ABOUT THIS EXERCISE: Everything from the line that contains "Page size: 1500x1125." to the end of the data below is to be reproduced verbatim; leave all else out.

SOURCE MATERIAL:
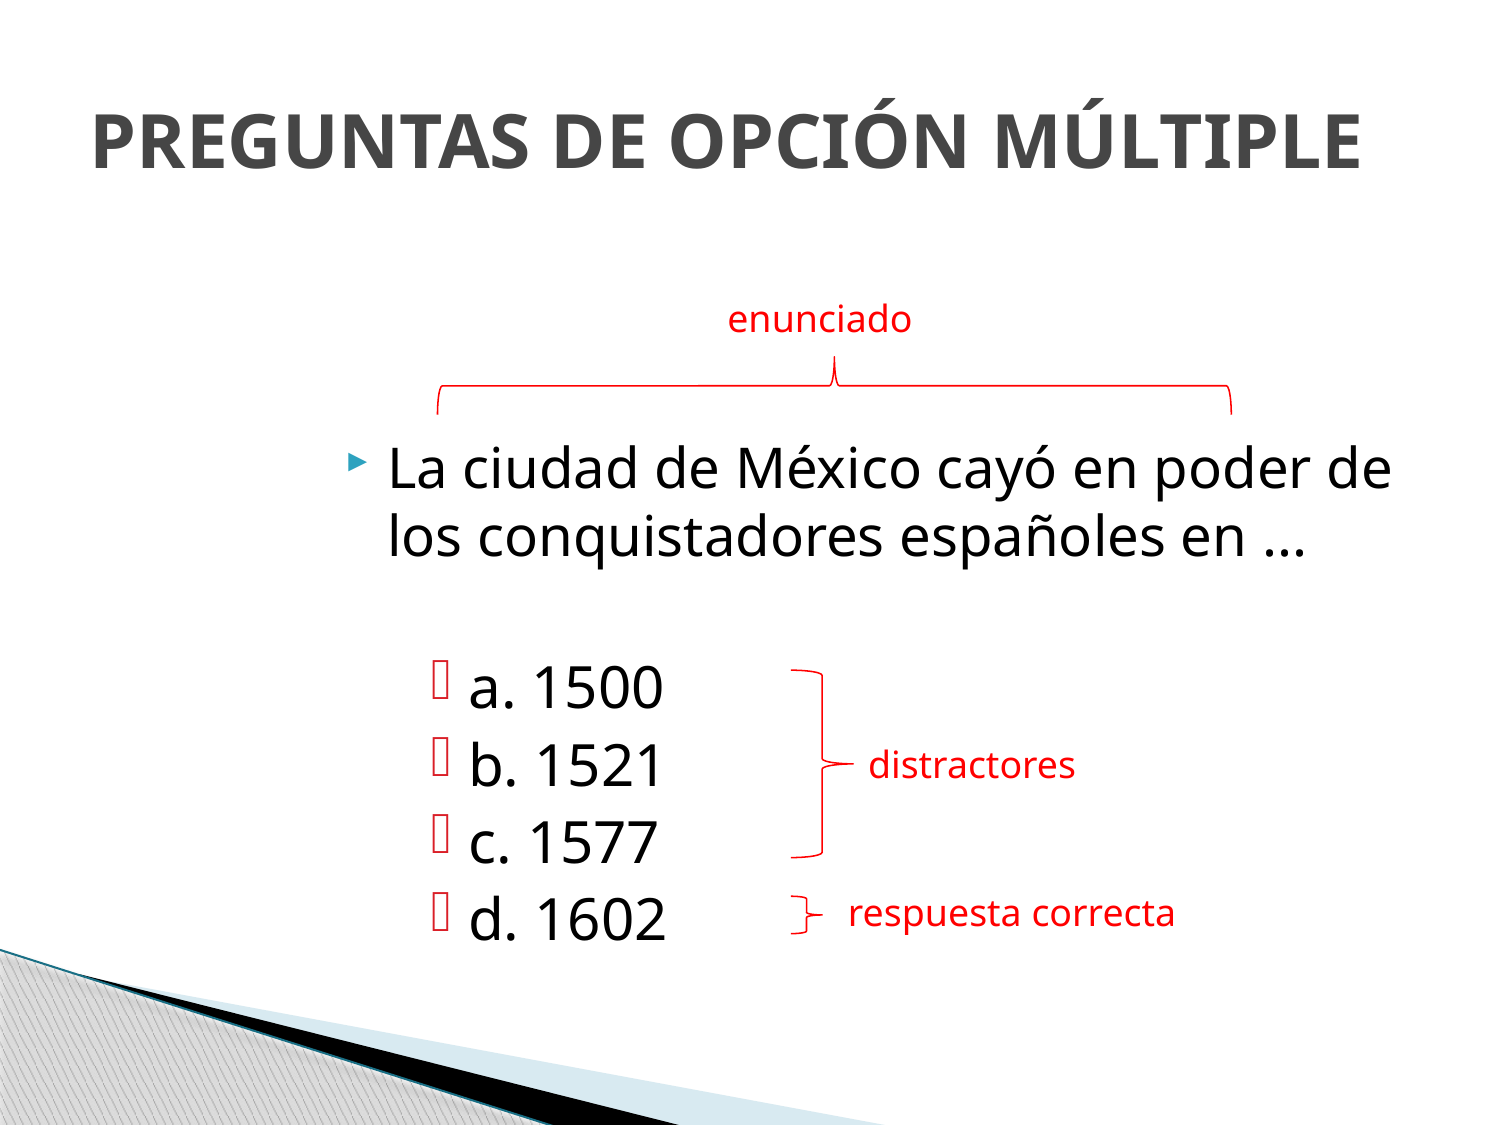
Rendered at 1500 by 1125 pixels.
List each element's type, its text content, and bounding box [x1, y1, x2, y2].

text_box respuesta correcta [833, 881, 1327, 941]
text_box [436, 356, 1233, 415]
title PREGUNTAS DE OPCIÓN MÚLTIPLE [75, 45, 1425, 233]
text_box distractores [853, 733, 1216, 794]
text_box [790, 669, 853, 859]
text_box enunciado [712, 287, 1232, 348]
list La ciudad de México cayó en poder de los conquistadores españoles en ... a. 1500 b. 1521 c. 1577 d. 1602 [312, 425, 1450, 1125]
text_box [790, 895, 823, 935]
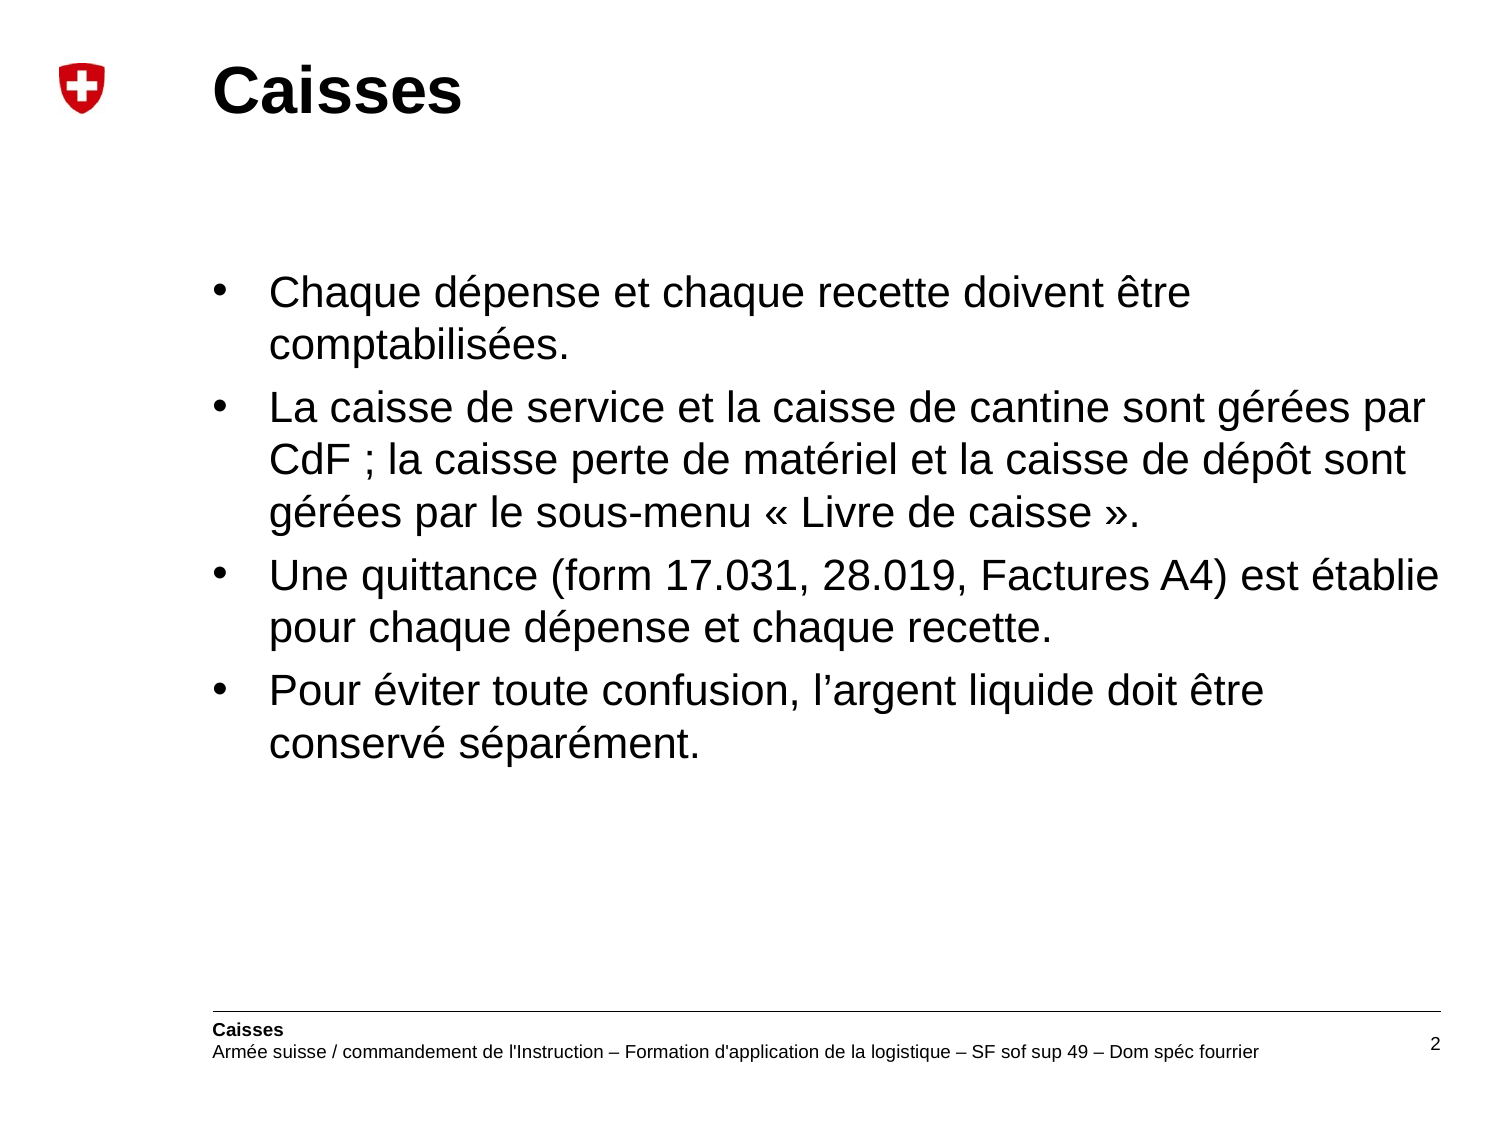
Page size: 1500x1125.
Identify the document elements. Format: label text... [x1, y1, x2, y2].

picture [59, 63, 105, 114]
title Caisses [212, 46, 1442, 192]
list Chaque dépense et chaque recette doivent être comptabilisées. La caisse de service et la caisse de cantine sont gérées par CdF ; la caisse perte de matériel et la caisse de dépôt sont gérées par le sous-menu « Livre de caisse ». Une quittance (form 17.031, 28.019, Factures A4) est établie pour chaque dépense et chaque recette. Pour éviter toute confusion, l’argent liquide doit être conservé séparément. [212, 200, 1441, 1004]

TASK ANSWER:
Page size: 1500x1125.
Identify the document elements. Format: label text... [x1, y1, x2, y2].

picture [59, 63, 105, 114]
title Caisses [212, 46, 1442, 192]
list Chaque dépense et chaque recette doivent être comptabilisées. La caisse de service et la caisse de cantine sont gérées par CdF ; la caisse perte de matériel et la caisse de dépôt sont gérées par le sous-menu « Livre de caisse ». Une quittance (form 17.031, 28.019, Factures A4) est établie pour chaque dépense et chaque recette. Pour éviter toute confusion, l’argent liquide doit être conservé séparément. [212, 200, 1441, 1004]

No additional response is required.